第2話

「ねぇ、貴方が噂の男でしょ? ここだと聞いたから」


「……」


 甘ったるいきつい香水の香りが鼻先を掠め、少年は思わず顔をしかめる。

 少年の叔父、晴輝が経営する【Rose Queen】のホテル内にある、バーのカウンターで1人飲んでる時に声を掛けてきた女。

 女は自分に自信があるんだろう。

 胸元が大きく開いた黒のシックなドレスに身を包み、余裕のある妖艶な笑みを浮かべている。


「貴方……本当に15歳? 信じられない……」


「……」


 女は答えない少年の隣のスツールに腰を掛けた。


「その歳で、こんなにスーツが似合う男見たことないわ」


 少年に熱い眼差しを向けて微笑みかけた女は、そのまま鏑木かぶらぎと名乗ったマスターにカクテルを注文する。

 少年は軽く鏑木を睨むと、鏑木は慌てて頭を下げ、女にカクテルを出すと奥に引っ込んで行った。

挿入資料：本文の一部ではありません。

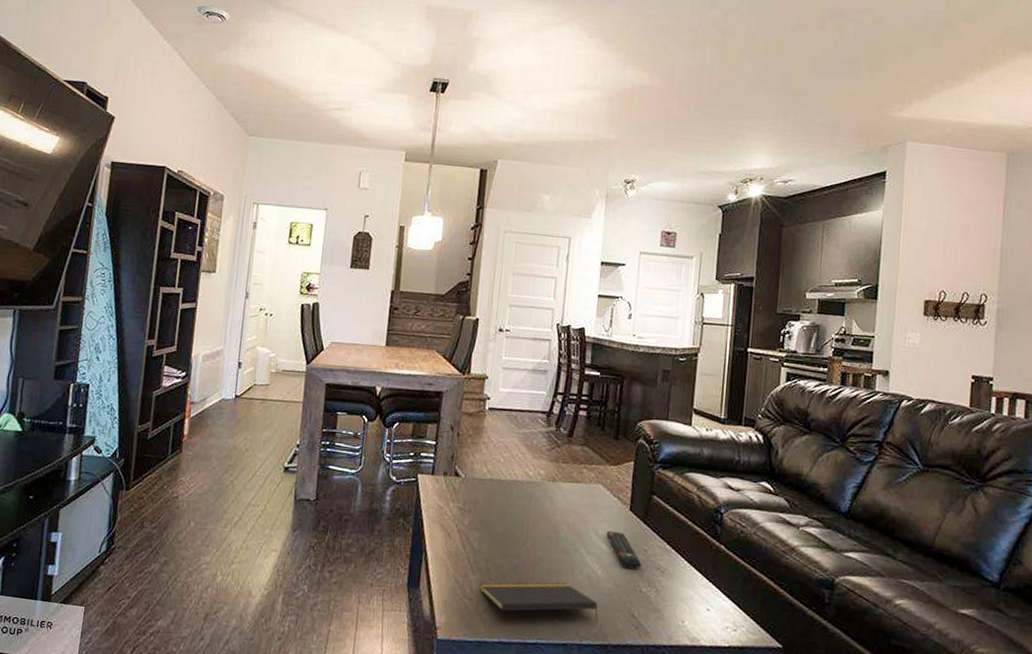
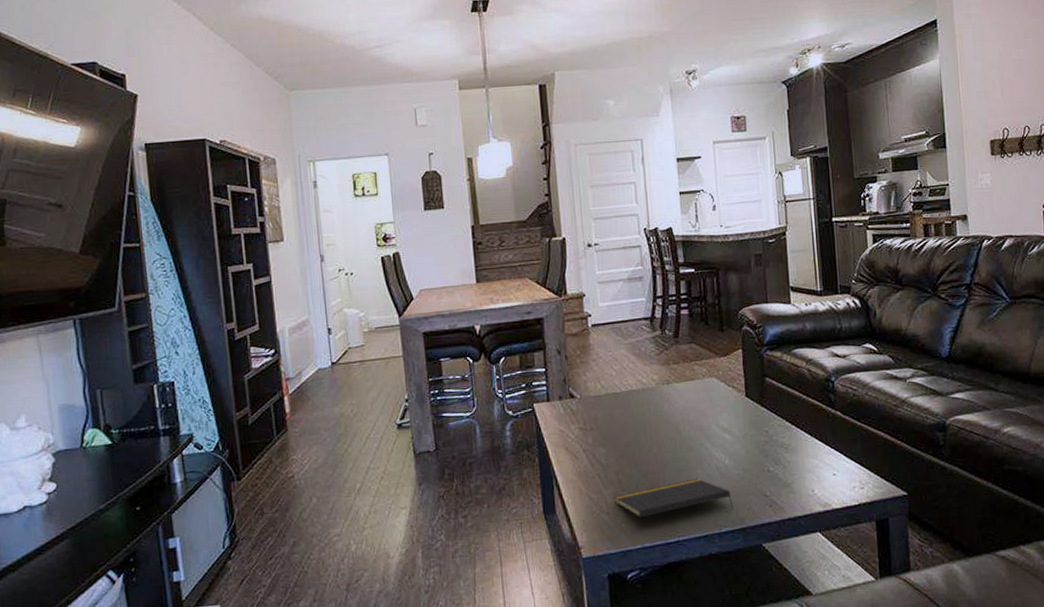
remote control: present [606,530,642,569] -> none [726,419,766,452]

 高校生になったばかりの少年に、ほぼ毎日と人使いが荒い叔父の仕事の手伝いも漸く終わり、せっかくゆっくり出来る時間であったはずが、女によって壊される。


「フフ……さすが西園寺組の若様ね? 玲って呼んでいいかしら?」


 細く爪の先まで綺麗に整えられた指先で、カクテルのグラスに指を這わす。

 玲と呼ばれた少年は、興味なさげに煙草の煙を肺へと送り込む。


「玲は無口なのね。まぁ、そこが素敵だけどね?」


 女は玲の太ももに手を置き、内腿をゆっくり這わしながら耳元で甘く囁く。

 明らかに誘ってる女。

 暫く無視をしていたが、諦める様子のない女に玲は呆れたように軽く息を吐き、女の手を乱暴に取って立たせた。

 女は驚きながらも待ちわびてたかのように、玲の腕に自らの腕を絡め、2人は最上階のスイートルームへと姿を消して行った──……。